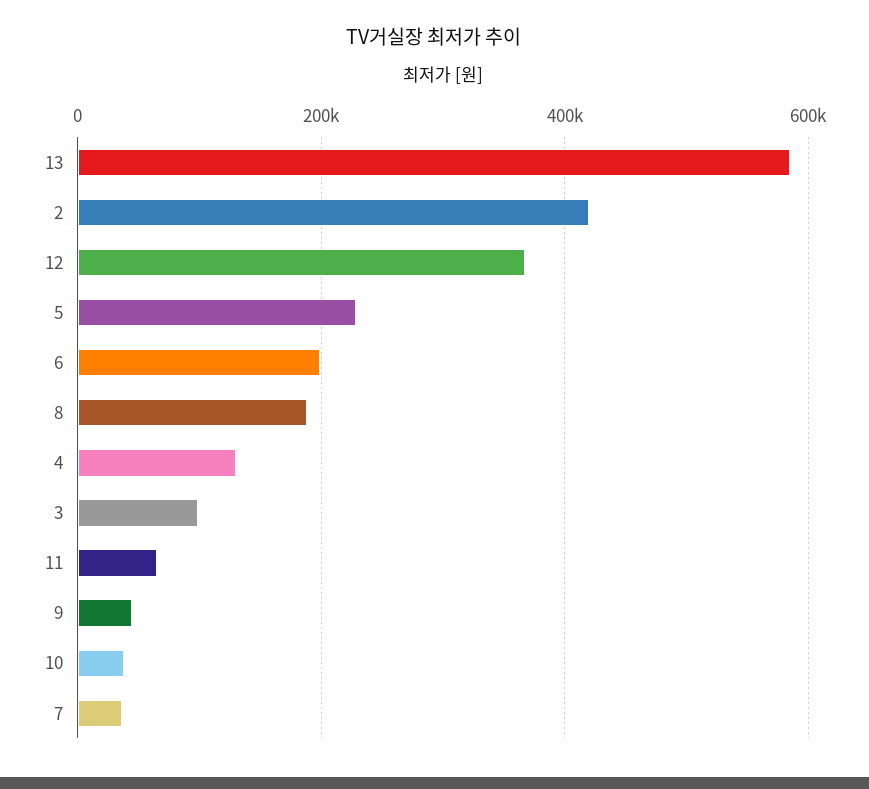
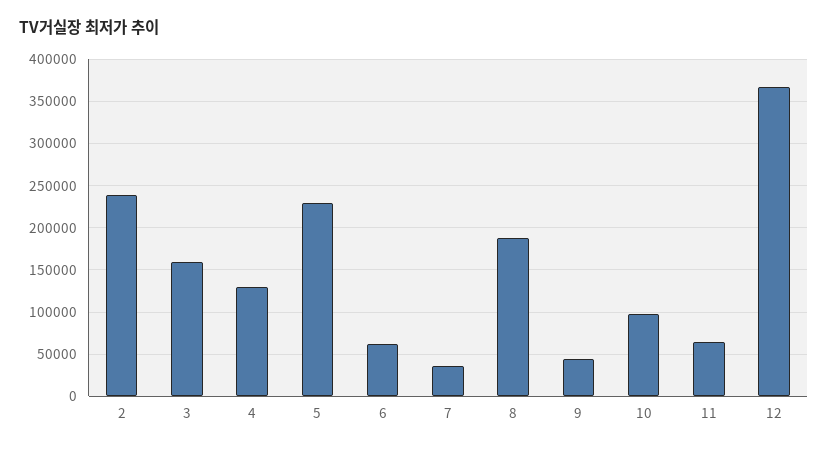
13: 580000 -> none
2: 420000 -> 240000
6: 200000 -> 60000
3: 100000 -> 160000
10: 40000 -> 100000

________

== ACTIVITY ==
Each line from the one containing "2: 420000 -> 240000" to the final line above should be written out exactly; please omit the others.

== EXERCISE ANSWER ==
2: 420000 -> 240000
6: 200000 -> 60000
3: 100000 -> 160000
10: 40000 -> 100000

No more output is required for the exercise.